Your instructions:
Copy out everything from the first row down to the line containing "- Recibir información sobre novedades", replacing "Comments" with "Replies" and keeping everything else unchanged.
Information supplied Start Marker
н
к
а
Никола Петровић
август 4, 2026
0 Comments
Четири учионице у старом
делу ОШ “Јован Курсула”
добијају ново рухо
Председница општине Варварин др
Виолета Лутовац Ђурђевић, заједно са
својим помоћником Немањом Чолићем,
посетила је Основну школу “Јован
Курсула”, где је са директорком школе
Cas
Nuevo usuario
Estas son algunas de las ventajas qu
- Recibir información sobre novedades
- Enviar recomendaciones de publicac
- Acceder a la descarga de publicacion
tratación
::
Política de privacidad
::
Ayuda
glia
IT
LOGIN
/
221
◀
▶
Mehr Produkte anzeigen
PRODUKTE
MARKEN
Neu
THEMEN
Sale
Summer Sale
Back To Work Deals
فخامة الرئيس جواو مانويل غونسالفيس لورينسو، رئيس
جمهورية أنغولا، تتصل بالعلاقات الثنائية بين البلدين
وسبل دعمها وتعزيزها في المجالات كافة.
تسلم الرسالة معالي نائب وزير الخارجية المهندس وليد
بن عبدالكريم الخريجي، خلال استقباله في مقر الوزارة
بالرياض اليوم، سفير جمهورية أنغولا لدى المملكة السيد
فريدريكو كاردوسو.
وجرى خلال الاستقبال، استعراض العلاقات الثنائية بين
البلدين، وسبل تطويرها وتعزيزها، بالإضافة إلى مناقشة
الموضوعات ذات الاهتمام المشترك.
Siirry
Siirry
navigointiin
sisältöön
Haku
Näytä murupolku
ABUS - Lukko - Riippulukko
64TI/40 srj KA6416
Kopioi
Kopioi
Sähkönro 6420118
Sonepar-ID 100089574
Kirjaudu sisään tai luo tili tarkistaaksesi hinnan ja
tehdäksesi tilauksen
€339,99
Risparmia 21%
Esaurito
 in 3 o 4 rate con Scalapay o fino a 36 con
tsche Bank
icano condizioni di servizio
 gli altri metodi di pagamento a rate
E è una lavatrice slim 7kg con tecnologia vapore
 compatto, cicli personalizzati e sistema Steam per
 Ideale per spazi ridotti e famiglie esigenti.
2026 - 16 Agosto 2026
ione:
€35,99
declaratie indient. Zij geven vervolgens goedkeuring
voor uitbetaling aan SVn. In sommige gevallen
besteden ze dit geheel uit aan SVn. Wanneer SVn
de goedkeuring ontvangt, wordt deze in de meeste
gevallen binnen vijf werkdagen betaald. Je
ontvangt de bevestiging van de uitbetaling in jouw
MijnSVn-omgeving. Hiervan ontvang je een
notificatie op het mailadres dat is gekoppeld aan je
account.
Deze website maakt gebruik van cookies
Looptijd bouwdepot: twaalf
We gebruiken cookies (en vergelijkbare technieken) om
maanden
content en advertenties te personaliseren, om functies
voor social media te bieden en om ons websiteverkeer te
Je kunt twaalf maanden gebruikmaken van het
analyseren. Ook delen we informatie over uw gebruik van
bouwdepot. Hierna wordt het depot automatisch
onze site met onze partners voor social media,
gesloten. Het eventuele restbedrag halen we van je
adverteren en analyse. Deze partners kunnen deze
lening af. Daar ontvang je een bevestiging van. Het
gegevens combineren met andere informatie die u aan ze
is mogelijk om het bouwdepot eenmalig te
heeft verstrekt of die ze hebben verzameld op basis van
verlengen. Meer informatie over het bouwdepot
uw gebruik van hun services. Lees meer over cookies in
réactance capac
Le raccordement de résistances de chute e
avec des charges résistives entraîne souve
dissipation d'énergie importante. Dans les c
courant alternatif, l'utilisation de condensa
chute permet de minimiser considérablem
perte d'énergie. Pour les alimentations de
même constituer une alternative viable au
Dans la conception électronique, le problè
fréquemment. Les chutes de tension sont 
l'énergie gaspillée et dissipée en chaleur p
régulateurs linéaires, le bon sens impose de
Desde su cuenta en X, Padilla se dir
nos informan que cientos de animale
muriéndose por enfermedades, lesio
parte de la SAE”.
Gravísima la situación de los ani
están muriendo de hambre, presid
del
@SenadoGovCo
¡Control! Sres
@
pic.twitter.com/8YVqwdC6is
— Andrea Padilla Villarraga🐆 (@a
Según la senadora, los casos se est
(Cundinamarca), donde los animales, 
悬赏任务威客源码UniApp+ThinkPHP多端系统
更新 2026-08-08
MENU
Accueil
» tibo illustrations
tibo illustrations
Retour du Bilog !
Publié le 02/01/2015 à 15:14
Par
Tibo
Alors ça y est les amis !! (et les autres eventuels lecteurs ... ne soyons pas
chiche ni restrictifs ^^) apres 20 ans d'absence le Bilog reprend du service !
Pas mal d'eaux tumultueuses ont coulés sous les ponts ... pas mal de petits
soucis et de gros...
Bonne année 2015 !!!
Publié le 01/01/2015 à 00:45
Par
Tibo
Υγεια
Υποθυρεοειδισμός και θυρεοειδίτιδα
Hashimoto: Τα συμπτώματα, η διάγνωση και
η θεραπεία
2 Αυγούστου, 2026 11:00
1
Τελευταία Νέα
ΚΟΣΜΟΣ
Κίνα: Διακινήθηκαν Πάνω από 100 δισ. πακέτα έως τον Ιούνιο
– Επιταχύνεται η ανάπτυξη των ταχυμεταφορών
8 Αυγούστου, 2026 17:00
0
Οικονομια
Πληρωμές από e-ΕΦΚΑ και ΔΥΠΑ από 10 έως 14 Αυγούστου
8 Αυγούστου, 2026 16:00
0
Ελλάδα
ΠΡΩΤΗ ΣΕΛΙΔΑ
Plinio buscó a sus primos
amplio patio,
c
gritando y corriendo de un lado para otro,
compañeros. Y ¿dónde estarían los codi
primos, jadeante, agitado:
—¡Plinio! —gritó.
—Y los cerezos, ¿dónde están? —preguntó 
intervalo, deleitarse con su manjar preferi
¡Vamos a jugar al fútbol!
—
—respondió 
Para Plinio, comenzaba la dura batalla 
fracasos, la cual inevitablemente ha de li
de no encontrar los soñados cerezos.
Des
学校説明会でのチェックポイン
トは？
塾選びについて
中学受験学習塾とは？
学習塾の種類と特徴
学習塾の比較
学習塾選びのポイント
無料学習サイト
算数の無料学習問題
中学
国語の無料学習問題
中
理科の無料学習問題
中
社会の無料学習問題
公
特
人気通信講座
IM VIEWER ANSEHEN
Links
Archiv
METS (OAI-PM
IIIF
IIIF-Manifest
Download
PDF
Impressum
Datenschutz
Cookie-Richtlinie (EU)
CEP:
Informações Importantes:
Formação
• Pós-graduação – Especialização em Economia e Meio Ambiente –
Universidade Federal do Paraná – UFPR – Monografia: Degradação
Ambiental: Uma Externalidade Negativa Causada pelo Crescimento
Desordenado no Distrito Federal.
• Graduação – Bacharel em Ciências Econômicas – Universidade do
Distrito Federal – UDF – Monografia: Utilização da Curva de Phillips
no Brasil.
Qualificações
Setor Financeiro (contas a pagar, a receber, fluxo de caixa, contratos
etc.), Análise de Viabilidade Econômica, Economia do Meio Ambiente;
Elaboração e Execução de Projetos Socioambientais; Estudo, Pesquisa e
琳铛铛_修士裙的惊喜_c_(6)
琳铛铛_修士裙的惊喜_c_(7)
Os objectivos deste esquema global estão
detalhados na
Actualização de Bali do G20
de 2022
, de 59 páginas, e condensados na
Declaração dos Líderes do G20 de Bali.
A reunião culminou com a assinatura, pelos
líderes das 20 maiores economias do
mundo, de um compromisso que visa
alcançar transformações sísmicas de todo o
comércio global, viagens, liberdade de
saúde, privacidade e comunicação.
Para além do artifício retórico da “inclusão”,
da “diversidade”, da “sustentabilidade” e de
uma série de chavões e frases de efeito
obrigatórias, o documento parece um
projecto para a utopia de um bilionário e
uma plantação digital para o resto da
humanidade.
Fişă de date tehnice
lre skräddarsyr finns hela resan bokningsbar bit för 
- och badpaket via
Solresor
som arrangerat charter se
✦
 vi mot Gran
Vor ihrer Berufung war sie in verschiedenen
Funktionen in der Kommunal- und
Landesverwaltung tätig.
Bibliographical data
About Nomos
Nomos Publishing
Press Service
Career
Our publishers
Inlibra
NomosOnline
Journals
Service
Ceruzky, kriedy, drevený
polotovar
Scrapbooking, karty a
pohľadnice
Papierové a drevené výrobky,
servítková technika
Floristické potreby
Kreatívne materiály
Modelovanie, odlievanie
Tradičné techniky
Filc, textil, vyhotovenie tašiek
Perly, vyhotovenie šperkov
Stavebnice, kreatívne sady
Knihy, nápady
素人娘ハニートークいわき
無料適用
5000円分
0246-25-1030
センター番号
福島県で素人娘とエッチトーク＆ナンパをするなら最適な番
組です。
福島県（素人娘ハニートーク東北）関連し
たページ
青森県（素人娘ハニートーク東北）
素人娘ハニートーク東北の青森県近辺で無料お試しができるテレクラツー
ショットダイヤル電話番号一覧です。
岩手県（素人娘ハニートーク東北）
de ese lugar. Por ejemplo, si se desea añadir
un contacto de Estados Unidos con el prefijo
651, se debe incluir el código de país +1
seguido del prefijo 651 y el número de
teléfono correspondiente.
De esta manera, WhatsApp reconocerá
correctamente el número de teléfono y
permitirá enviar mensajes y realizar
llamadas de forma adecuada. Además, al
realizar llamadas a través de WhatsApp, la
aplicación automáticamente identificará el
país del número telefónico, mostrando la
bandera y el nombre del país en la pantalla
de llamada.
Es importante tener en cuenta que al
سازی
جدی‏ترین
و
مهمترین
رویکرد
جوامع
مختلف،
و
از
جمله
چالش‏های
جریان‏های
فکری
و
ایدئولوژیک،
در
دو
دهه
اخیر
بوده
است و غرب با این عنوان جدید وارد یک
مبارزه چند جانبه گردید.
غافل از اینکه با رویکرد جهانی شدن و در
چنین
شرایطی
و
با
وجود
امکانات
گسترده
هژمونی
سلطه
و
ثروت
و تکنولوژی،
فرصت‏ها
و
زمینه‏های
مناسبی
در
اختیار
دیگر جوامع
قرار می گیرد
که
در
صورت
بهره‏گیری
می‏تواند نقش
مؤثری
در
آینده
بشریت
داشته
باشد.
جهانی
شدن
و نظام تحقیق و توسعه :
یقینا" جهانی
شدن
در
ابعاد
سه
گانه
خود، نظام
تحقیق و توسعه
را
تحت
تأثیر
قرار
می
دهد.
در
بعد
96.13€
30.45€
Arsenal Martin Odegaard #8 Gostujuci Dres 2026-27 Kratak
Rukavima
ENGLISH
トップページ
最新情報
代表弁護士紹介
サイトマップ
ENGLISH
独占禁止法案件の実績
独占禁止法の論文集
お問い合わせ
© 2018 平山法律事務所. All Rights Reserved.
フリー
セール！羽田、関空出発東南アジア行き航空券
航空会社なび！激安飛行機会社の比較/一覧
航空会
Information supplied End Marker
Task output:
н
к
а
Никола Петровић
август 4, 2026
0 Replies
Четири учионице у старом
делу ОШ “Јован Курсула”
добијају ново рухо
Председница општине Варварин др
Виолета Лутовац Ђурђевић, заједно са
својим помоћником Немањом Чолићем,
посетила је Основну школу “Јован
Курсула”, где је са директорком школе
Cas
Nuevo usuario
Estas son algunas de las ventajas qu
- Recibir información sobre novedades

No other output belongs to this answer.